La Catedral de Etchmiadzin ha completado un proceso de restauración de 12 años, que incluyó el reemplazo de su cruz del siglo XVII. Descubre los detalles del proyecto de renovación de este símbolo de la Iglesia Apostólica Armenia.
La histórica catedral de Etchmiadzin, uno de los sitios más emblemáticos de la cristiandad y patrimonio mundial, ha completado un ambicioso proceso de renovación que se extendió a lo largo de 12 años. Como parte de este proyecto, la cruz que coronaba la cúpula desde el siglo XVII ha sido reemplazada por una nueva, marcando un hito importante en la preservación de este monumento.
El arquitecto restaurador Amiran Badishyan explicó en una conferencia de prensa reciente que el proyecto abarcó varias fases cruciales: estudios preliminares, diseño y la ejecución de trabajos de restauración estructural. Estas obras incluyeron la renovación de los cimientos, los techos y, finalmente, la cruz de la cúpula.
“La cruz original estaba hecha de finas placas de latón y se encontraba en un estado de deterioro avanzado. Se podría decir que estaba prácticamente inexistente. La cruz original, que fue retirada sin intervenciones, ahora se conserva en el museo de la catedral”, señaló Badishyan, quien destacó que el reemplazo ha sido una cruz de bronce, que respeta las dimensiones y el estilo de la original.
La restauración de la Catedral de Etchmiadzin, considerada la Iglesia Madre de la Iglesia Apostólica Armenia, es un proyecto de gran importancia no solo para los armenios, sino para la comunidad cristiana mundial. El complejo trabajo ha sido llevado a cabo por expertos restauradores que han seguido meticulosos procedimientos para garantizar que la integridad histórica de la catedral se mantuviera intacta.
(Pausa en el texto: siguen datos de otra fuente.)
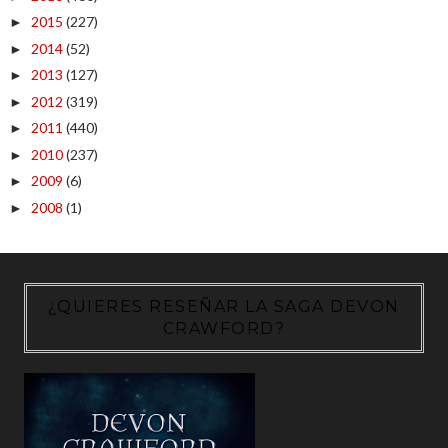
2015
(227)
►
2014
(52)
►
2013
(127)
►
2012
(319)
►
2011
(440)
►
2010
(237)
►
2009
(6)
►
2008
(1)
►
¿QUIERES RESEÑAR LA SAGA DEVON
CRAWFORD?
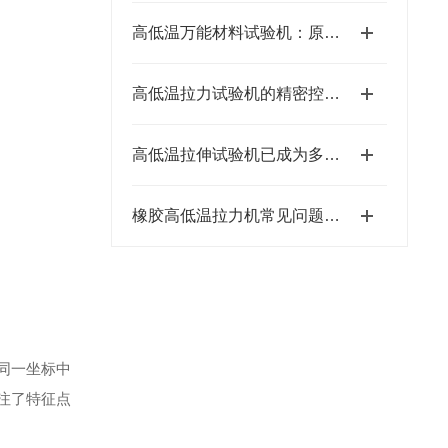
高低温万能材料试验机：原理、选型与应用解析
高低温拉力试验机的精密控制能力源于多个关键部件高度集成
高低温拉伸试验机已成为多个前沿与基础行业的材料检测仪器
橡胶高低温拉力机常见问题现象的科学应对方法分享
同一坐标中
注了特征点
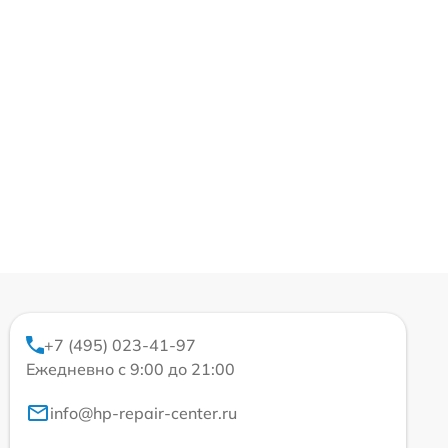
+7 (495) 023-41-97
Ежедневно с 9:00 до 21:00
info@hp-repair-center.ru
Según Badishyan, este esfuerzo demuestra el gran potencial de Armenia en el campo de la restauración arquitectónica. Además, recalcó que las obras siempre estuvieron abiertas a la supervisión pública y profesional, lo que añade transparencia y valor a un proyecto de tal envergadura.
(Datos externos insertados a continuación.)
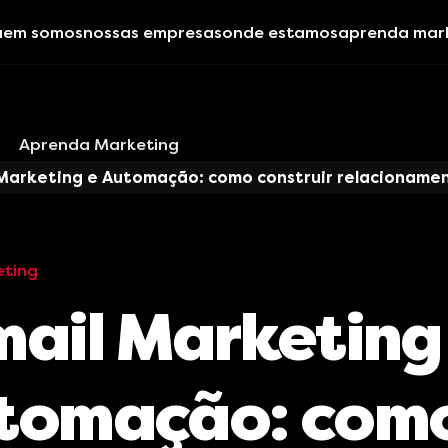
uem somos
nossas empresas
onde estamos
aprenda mar
Aprenda Marketing
 Marketing e Automação: como construir relacioname
eting
mail Marketing
tomação: com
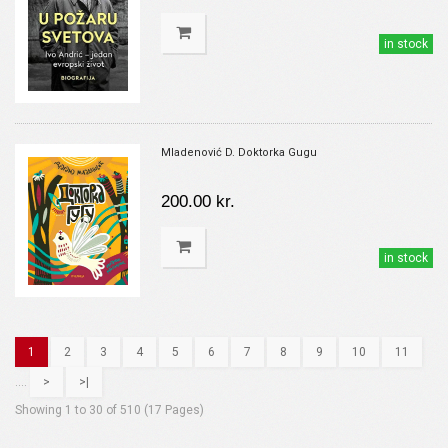
in stock
Mladenović D. Doktorka Gugu
200.00 kr.
in stock
1
2
3
4
5
6
7
8
9
10
11
....
>
>|
Showing 1 to 30 of 510 (17 Pages)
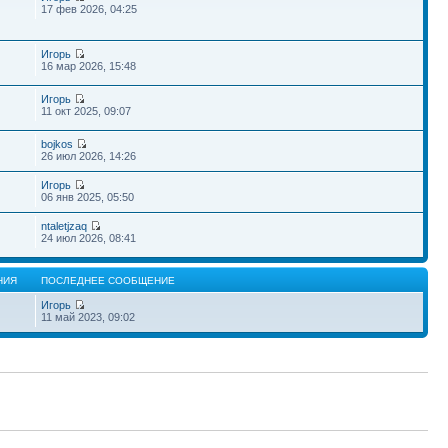
17 фев 2026, 04:25
Игорь
16 мар 2026, 15:48
Игорь
11 окт 2025, 09:07
bojkos
26 июл 2026, 14:26
Игорь
06 янв 2025, 05:50
ntaletjzaq
24 июл 2026, 08:41
НИЯ
ПОСЛЕДНЕЕ СООБЩЕНИЕ
Игорь
11 май 2023, 09:02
El reemplazo de la cruz es solo una de las muchas mejoras realizadas durante estos 12 años de restauración, pero simboliza el cierre de este extenso proyecto. La nueva cruz de bronce ahora preside sobre la catedral, devolviéndole su esplendor y recordando la rica historia que encierra este monumento, que ha sido testigo de siglos de devoción y cambios históricos.
La Catedral de Etchmiadzin, situada en el corazón de Armenia, es no solo un sitio de gran relevancia religiosa, sino también cultural e histórica. El éxito de su renovación asegura que continuará siendo un símbolo perdurable del legado armenio por generaciones.